Des chercheurs de l’École polytechnique de Lausanne ont montré que la vitesse des échanges gazeux entre les ruisseaux de montagne et l’atmosphère était largement sous-estimée, interrogeant sur leur contribution aux émissions de gaz à effet de serre.
Dans une étude parue dans Nature Geosciences daté du 18 mars, des chercheurs du Laboratoire de recherche en biofilms et écosystèmes fluviaux (SBER) et de la Faculté de l’environnement naturel, architectural et construit (Enac) de l’École polytechnique fédérale de Lausanne (EPFL) ont remis en cause l’approche standard qui servait jusqu’à présent à calculer la vitesse des échanges gazeux entre les ruisseaux de montagne et l’atmosphère.
Les données qu’ils ont récupérées à l’aide de 130 capteurs installés dans des ruisseaux vaudois et valaisans les ont conduits à réévaluer cette vitesse d’un facteur 100. En cause, les ruisseaux de plaine qui servaient jusqu’ici de référence. Or, en montagne, les torrents coulent sur des pentes abruptes et des terrains accidentés. L’eau s’en trouve plus turbulente et les bulles d’air emprisonnées plus nombreuses, accélérant les échanges gazeux.
« Considérant que plus de 30 % de la surface de la Terre est recouverte de montagnes, les conséquences de cette découverte sont considérables », avance l’EPFL dans son communiqué. En se basant sur ces résultats, les scientifiques vont pouvoir concevoir de nouveaux modèles sur le rôle des ruisseaux montagnards dans les flux biogéochimiques mondiaux.
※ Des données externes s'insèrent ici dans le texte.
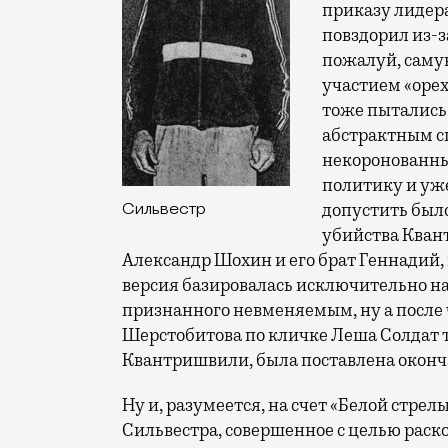
приказу лидер
повздорил из-з
пожалуй, саму
участием «оре
тоже пытались 
абстрактным сп
некоронованны
политику и уже
допустить было
Сильвестр
убийства Кван
Александр Шохин и его брат Геннадий, 
версия базировалась исключительно на
признанного невменяемым, ну а после
Шерстобитова по кличке Леша Солдат то
Квантришвили, была поставлена оконч
Ну и, разумеется, на счет «Белой стрел
Сильвестра, совершенное с целью раск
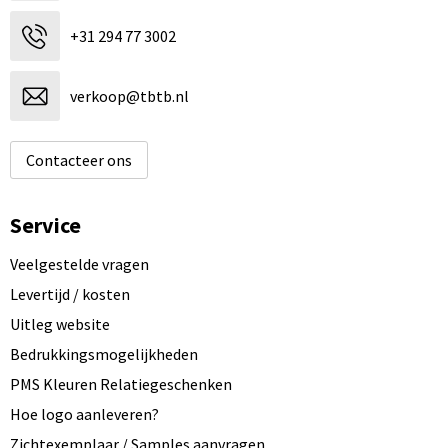
+31 294 77 3002
verkoop@tbtb.nl
Contacteer ons
Service
Veelgestelde vragen
Levertijd / kosten
Uitleg website
Bedrukkingsmogelijkheden
PMS Kleuren Relatiegeschenken
Hoe logo aanleveren?
Zichtexemplaar / Samples aanvragen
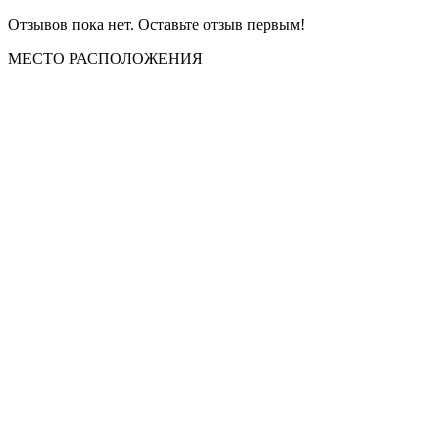
Отзывов пока нет. Оставьте отзыв первым!
МЕСТО
РАСПОЛОЖЕНИЯ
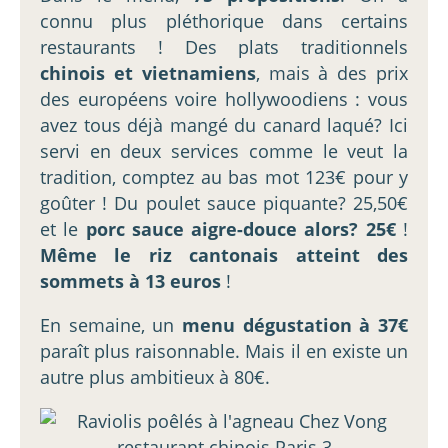
connu plus pléthorique dans certains
restaurants ! Des plats traditionnels
chinois et vietnamiens
, mais à des prix
des européens voire hollywoodiens : vous
avez tous déjà mangé du canard laqué? Ici
servi en deux services comme le veut la
tradition, comptez au bas mot 123€ pour y
goûter ! Du poulet sauce piquante? 25,50€
et le
porc sauce aigre-douce alors? 25€
!
Même le riz cantonais atteint des
sommets à 13 euros
!
En semaine, un
menu dégustation à 37€
paraît plus raisonnable. Mais il en existe un
autre plus ambitieux à 80€.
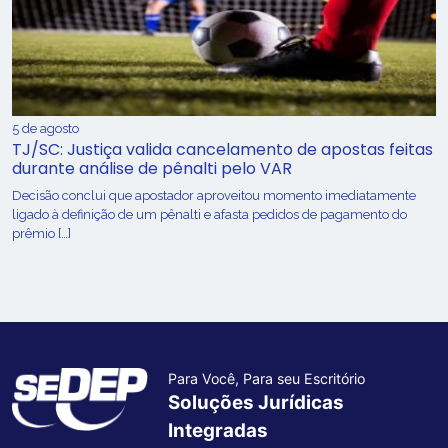
5 de agosto
TJ/SC: Justiça valida cancelamento de apostas feitas
durante análise de pênalti pelo VAR
Decisão conclui que apostador aproveitou momento imediatamente
ligado à definição de um pênalti e afasta pedidos de pagamento do
prêmio […]
Para Você, Para seu Escritório
Soluções Jurídicas
Integradas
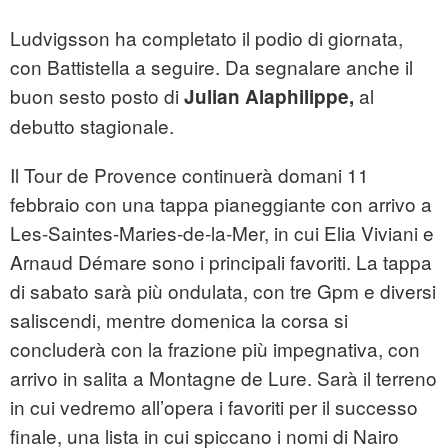
Ludvigsson ha completato il podio di giornata,
con Battistella a seguire. Da segnalare anche il
buon sesto posto di
al
Julian Alaphilippe,
debutto stagionale.
Il Tour de Provence continuerà domani 11
febbraio con una tappa pianeggiante con arrivo a
Les-Saintes-Maries-de-la-Mer, in cui Elia Viviani e
Arnaud Démare sono i principali favoriti. La tappa
di sabato sarà più ondulata, con tre Gpm e diversi
saliscendi, mentre domenica la corsa si
concluderà con la frazione più impegnativa, con
arrivo in salita a Montagne de Lure. Sarà il terreno
in cui vedremo all’opera i favoriti per il successo
finale, una lista in cui spiccano i nomi di Nairo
Afin de mesurer la vitesse des échanges gazeux, les chercheurs ont utilisé de l’argon comme gaz traceur, dont ils ont quantifié la perte en aval de la zone d’injection. Ils ont ainsi pu calculer la vitesse de cet échange, montrant qu’elle était en moyenne 100 fois plus élevée que dans les modèles élaborés par les cours d’eau de plaine.
« Nos conclusions ont des implications majeures. Elles suggèrent que nous avons sous-estimé les effets de tous les ruisseaux de montagne, petits mais abondants, dans nos modèles biogéochimiques. Cette étude ouvre ainsi un nouveau champ de recherche », déclare Tom Battin, directeur du SBER et auteur correspondant auprès d’Amber Ulseth, première auteure de l’étude.
« Son laboratoire étudie déjà les répercussions de cette recherche, notamment la mise au point d’un nouveau modèle pour prédire les émissions de CO2 des torrents de montagne à l’échelle mondiale », annonce l’EPFL. Du CO2 lié à la présence de nombreux organismes dans l’eau, des bactéries aux poissons, et dont les fonctions respiratoires consomment du dioxygène et libèrent du dioxyde de carbone.